**Texte de lecture:**

/---

Mais quand il s’agit d’un très proche, c’est une déchirure que de le voir
s’éloigner peu à peu du monde du vivant.
C’est
ce qu’a vécu le journaliste Michel Mompontet avec sa chère maman Geneviève, et,
il a choisi de raconter les derniers mois passés avec elle, elle qui venait de
recevoir dans ses doigts, dans son cerveau, un billet aller simple dans cette
contrée de la cécité psychique progressive.
C’est
un récit qu’on ne peut raconter. Il se lit. Tout simplement. Il se lit parce
qu’on réalise ô combien la mère de l’auteur a été une force de la nature, il se
lit parce qu’on savoure l’amour entre un fils et sa génitrice, il se lit parce
qu’il montre le rôle des aidants dans la prise en charge des malades, il se lit
parce qu’on applaudit la décision de Michel Mompontet de tout tenter pour que
sa mère puisse encore profiter de sa maison, de son entourage, il se lit parce
qu’on n’occulte pas les petites « amitiés perfides » avec certains
membres d’une famille, il se lit parce qu’il a l’accent du sud-ouest, il se lit
parce que l’on passe du rire aux larmes et des larmes au rire.

\---

**Consigne:**
D'après le texte sur le récit de Michel Mompontet, pour quelle raison liée à la prise en charge des malades ce récit se lit-il ? Répondez en une à trois phrases. Les entrées qui suivent proviennent d'une source distincte du texte.

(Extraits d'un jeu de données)
/---

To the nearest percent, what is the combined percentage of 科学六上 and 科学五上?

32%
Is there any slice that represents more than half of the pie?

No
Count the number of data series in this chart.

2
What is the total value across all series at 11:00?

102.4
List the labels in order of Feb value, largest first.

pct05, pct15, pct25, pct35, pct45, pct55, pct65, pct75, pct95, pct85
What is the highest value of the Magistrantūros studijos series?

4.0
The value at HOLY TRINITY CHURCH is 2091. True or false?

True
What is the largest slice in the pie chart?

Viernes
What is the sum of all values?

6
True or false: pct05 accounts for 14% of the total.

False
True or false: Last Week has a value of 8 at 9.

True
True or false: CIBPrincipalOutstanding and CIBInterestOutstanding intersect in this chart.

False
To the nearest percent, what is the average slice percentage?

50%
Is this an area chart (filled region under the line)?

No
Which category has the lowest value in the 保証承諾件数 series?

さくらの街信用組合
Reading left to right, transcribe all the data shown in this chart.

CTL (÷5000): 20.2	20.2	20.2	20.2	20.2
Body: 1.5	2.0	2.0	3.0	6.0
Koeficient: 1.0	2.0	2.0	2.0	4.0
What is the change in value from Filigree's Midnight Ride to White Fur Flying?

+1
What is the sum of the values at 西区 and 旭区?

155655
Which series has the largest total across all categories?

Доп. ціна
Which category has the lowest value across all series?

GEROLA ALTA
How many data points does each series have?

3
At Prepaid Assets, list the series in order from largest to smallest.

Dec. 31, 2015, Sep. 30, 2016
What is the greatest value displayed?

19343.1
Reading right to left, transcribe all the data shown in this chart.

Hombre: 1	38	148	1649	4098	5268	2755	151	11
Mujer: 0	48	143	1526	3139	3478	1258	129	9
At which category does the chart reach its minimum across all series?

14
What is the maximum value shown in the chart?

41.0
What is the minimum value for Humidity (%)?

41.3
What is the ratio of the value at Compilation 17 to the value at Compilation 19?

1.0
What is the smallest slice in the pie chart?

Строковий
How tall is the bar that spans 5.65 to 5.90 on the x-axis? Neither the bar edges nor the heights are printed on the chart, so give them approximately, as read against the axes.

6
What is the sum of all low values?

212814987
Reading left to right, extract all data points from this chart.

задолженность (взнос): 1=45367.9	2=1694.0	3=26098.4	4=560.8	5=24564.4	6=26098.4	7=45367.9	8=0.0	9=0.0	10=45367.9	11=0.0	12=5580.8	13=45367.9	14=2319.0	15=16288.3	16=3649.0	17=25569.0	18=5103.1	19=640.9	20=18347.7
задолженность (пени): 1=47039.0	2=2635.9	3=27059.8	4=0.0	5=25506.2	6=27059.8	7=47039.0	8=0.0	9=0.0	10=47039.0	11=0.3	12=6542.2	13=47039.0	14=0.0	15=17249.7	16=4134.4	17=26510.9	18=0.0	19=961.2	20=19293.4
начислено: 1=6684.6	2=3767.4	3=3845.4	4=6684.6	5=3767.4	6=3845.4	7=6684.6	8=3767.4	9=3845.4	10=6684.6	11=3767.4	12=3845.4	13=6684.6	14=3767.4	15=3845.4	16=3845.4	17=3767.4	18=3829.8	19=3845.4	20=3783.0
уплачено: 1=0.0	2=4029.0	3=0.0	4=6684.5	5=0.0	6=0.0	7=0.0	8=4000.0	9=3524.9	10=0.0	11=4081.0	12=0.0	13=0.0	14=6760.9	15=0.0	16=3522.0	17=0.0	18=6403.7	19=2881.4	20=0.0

\---

**Réponse attendue:**
Selon le texte, ce récit se lit parce qu'il montre le rôle des aidants dans la prise en charge des malades.